Published: Tue, May 14, 2019
Medicine | By Brett Sutton

Bred Dogs Have Disease That Can Pass to Humans

Bred Dogs Have Disease That Can Pass to Humans

State veterinarian Dr. Jeff Kaisand confirmed multiple cases of Canine Brucellosis originating from a small dog breeding facility in Marion County, Iowa, according to the Iowa Department of Agriculture and Land Stewardship. Officials said they're contacting those who own the exposed dogs and noted that "both the animals and facilities are quarantined while the dogs undergo clinical testing".

In dogs, the disease causes reproductive issues, such as abortions, infertility, or stillbirths. In people, symptoms include fever, sweats, headache, joint pain and weakness, the state health department said.

Interestingly, the threat to dog owners is considered to be low.

Those who have recently acquired a new, small-breed dog from Marion County is encouraged to contact their veterinarian.

Heinz said someone contacted them about the auction and said this particular commercial breeder was closing and would have some of the older dogs up for adoption, which is why they chose to attend.

Heinz said the most hard thing about this disease is dogs can't get rid of it like humans can and usually have to be put down to prevent the spread to other dogs or humans.

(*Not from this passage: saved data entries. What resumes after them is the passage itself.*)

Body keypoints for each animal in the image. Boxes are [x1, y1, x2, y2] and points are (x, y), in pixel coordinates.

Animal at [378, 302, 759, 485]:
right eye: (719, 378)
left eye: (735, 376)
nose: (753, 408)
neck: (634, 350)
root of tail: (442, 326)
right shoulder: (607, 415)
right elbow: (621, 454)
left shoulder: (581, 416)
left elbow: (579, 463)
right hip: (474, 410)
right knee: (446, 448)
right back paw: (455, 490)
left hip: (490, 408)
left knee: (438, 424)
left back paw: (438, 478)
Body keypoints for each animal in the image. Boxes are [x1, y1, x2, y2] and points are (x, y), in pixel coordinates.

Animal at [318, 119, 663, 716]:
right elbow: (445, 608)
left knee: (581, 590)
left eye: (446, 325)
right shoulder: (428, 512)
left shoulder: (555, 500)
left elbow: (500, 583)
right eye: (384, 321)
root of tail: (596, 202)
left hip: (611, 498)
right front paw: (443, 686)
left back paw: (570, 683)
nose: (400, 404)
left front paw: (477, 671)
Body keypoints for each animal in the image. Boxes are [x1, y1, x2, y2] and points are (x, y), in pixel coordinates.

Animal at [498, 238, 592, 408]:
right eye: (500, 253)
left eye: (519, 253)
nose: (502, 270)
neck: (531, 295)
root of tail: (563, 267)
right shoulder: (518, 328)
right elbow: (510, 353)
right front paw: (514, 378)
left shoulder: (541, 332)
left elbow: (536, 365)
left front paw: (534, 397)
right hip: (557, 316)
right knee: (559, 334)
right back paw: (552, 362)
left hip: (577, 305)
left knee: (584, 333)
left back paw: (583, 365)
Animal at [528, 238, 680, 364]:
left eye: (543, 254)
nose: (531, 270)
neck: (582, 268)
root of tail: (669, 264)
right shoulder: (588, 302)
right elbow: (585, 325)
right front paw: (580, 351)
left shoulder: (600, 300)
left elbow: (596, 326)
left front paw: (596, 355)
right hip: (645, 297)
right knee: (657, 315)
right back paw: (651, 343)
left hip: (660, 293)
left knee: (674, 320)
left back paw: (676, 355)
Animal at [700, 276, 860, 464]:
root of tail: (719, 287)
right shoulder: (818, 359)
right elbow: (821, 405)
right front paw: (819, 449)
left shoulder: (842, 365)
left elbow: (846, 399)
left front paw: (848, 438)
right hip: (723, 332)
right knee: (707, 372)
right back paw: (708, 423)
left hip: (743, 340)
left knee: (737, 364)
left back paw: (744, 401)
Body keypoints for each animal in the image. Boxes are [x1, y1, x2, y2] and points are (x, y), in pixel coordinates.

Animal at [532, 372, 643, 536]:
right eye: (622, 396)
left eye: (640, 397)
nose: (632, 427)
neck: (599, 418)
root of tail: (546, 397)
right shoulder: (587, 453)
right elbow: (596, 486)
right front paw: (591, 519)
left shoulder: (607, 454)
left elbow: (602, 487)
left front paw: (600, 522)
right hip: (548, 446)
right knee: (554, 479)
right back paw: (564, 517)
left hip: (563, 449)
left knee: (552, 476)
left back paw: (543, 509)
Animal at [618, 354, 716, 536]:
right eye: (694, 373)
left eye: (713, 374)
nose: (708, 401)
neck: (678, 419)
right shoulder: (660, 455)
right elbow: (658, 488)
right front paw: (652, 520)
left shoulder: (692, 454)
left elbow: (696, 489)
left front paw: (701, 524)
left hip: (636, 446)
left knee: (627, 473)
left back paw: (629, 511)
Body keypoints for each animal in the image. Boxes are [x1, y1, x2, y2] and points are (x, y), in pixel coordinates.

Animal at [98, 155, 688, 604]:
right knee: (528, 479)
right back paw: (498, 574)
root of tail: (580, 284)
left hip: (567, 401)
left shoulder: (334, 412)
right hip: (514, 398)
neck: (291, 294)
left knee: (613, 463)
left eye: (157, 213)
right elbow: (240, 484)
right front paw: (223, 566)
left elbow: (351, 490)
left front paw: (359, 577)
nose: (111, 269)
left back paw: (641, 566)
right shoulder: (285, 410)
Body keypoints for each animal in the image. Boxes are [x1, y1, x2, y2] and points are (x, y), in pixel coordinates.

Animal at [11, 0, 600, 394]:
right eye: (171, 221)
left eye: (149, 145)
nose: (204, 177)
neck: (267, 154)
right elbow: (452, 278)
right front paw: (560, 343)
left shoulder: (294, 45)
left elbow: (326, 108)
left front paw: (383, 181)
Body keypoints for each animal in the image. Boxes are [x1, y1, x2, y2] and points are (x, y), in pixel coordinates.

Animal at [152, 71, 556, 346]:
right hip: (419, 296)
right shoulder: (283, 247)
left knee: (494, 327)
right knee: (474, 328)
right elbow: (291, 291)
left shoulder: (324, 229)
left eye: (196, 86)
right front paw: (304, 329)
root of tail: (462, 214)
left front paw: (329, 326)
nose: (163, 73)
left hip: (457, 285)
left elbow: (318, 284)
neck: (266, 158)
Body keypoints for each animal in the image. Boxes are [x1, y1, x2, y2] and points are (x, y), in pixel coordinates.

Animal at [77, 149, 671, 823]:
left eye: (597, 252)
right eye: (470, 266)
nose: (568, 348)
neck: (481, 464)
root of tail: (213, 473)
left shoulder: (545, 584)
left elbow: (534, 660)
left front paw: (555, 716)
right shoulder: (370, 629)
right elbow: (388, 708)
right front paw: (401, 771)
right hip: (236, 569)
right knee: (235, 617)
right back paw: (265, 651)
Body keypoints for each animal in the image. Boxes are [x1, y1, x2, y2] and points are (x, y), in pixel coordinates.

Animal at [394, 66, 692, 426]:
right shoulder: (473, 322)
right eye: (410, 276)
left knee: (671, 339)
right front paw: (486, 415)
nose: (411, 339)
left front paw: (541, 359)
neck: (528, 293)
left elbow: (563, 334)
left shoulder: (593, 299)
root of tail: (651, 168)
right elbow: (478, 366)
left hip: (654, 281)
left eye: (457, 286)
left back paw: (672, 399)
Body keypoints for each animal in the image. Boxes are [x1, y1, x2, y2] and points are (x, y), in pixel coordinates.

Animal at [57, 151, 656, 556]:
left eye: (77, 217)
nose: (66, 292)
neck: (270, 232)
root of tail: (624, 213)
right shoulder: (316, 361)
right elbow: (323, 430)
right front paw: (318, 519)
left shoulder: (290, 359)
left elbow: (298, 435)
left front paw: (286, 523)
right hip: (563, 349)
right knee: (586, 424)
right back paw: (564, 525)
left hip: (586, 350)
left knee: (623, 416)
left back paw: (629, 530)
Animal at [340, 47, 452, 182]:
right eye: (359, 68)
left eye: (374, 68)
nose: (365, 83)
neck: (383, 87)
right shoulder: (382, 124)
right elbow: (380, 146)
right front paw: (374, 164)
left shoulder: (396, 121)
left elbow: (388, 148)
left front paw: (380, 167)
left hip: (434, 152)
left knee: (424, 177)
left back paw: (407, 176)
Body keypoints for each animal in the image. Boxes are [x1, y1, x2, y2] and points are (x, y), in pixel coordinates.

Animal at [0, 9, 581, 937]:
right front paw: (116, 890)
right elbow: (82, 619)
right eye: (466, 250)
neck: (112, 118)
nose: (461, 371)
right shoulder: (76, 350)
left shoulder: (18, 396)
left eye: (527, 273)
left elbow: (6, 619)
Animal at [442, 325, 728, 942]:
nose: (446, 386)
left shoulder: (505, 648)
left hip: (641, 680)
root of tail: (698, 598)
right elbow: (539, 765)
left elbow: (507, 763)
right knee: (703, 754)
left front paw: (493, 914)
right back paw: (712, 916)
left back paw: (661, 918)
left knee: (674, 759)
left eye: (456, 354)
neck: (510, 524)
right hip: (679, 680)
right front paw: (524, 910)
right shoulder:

In the right conditions, canine brucellosis can survive for months.


Protective clothing such as gloves and masks should be worn when assisting with the delivery of newborn puppies or handling reproductive tissues and hands should always be washed properly afterwards.

"That's why if we do have a positive dog, it has to be put down", Amy Heinz, founder and executive director of Iowa-based AHeinz57 Pet Rescue and Transport, said in an interview. We have not received any results yet.

Heinz said they had to quarantine their adoption building for an additional 30 days.

"This is just one more reason to ADOPT and not SHOP!" the organization added.

The Iowa Department of Public Health reported that Canine Brucellosis is "rarely reported in humans", but still offered suggestions on how to avoid the disease.

People working in laboratories with the bacteria, in slaughterhouses or meat-packing are some of the most vulnerable to the infection, according to the Centre for Disease Control.